Rosenhan himself and eight mentally healthy associates, called “pseudopatients”, attempted to gain admission to psychiatric hospitals by calling for an appointment and feigning auditory hallucinations. The hospital staffs were not informed of the experiment. The pseudopatients were a psychology graduate student in his twenties, three psychologists, a pediatrician, a psychiatrist, a painter and a housewife. None had a history of mental illness. Pseudopatients used pseudonyms, and those who worked in the mental health field were given false jobs in a different sector to avoid invoking any special treatment or scrutiny. Apart from giving false names and employment details, further biographical details were truthfully reported.

During their initial psychiatric assessment, they claimed to be hearing voices of the same sex as the patient which were often unclear, but which seemed to pronounce the words “empty”, “hollow”, “thud” and nothing else. These words were chosen as they vaguely suggest some sort of existential crisis and for the lack of any published literature referencing them aspsychotic symptoms. No other psychiatric symptoms were claimed. If admitted, the pseudopatients were instructed to “act normally,” report that they felt fine and no longer heard voices. Hospital records obtained after the experiment indicate that all pseudopatients were characterized as friendly and cooperative by staff.

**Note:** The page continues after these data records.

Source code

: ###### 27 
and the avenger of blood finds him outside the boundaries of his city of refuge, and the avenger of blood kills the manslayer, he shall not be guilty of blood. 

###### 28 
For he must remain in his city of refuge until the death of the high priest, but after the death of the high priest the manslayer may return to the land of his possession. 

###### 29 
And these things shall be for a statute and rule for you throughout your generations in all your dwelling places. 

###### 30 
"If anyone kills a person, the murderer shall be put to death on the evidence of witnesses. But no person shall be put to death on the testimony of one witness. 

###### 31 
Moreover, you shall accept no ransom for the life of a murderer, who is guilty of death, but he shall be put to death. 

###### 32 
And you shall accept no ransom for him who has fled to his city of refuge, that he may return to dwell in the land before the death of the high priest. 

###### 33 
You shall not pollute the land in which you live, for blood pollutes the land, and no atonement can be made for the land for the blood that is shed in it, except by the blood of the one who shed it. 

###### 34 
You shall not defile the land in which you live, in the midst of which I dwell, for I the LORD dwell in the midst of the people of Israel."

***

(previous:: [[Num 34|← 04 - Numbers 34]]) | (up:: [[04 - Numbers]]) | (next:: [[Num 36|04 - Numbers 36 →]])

All were admitted, to 12 different psychiatric hospitals across the United States, including rundown and underfunded public hospitals in rural areas, urban university-run hospitals with excellent reputations, and one expensive private hospital. Though presented with identical symptoms, 11 were diagnosed with schizophrenia at public hospitals, and one with manic-depressive psychosis, a more optimistic diagnosis with better clinical outcomes, at the private hospital. Their stays ranged from 7 to 52 days, and the average was 19 days. All were discharged with a diagnosis of schizophrenia “in remission,” which Rosenhan takes as evidence that mental illness is perceived as an irreversible condition creating a lifelong stigma rather than a curable illness.

Then in a twist when one hospital claimed that there is no way they would so such a thing, he did this:

The non-existent impostor experiment

For this experiment, Rosenhan used a well-known research and teaching hospital, whose staff had heard of the results of the initial study but claimed that similar errors could not be made at their institution. Rosenhan arranged with them that during a three month period, one or more pseudopatients would attempt to gain admission and the staff would rate every incoming patient as to the likelihood they were an impostor. Out of 193 patients, 41 were considered to be impostors and a further 42 were considered suspect. In reality, Rosenhan had sent no pseudopatients and all patients suspected as impostors by the hospital staff were genuine patients. This led to a conclusion that “any diagnostic process that lends itself too readily to massive errors of this sort cannot be a very reliable one”. Studies by others found similarly problematic diagnostic results.

He published the results in SCIENCE.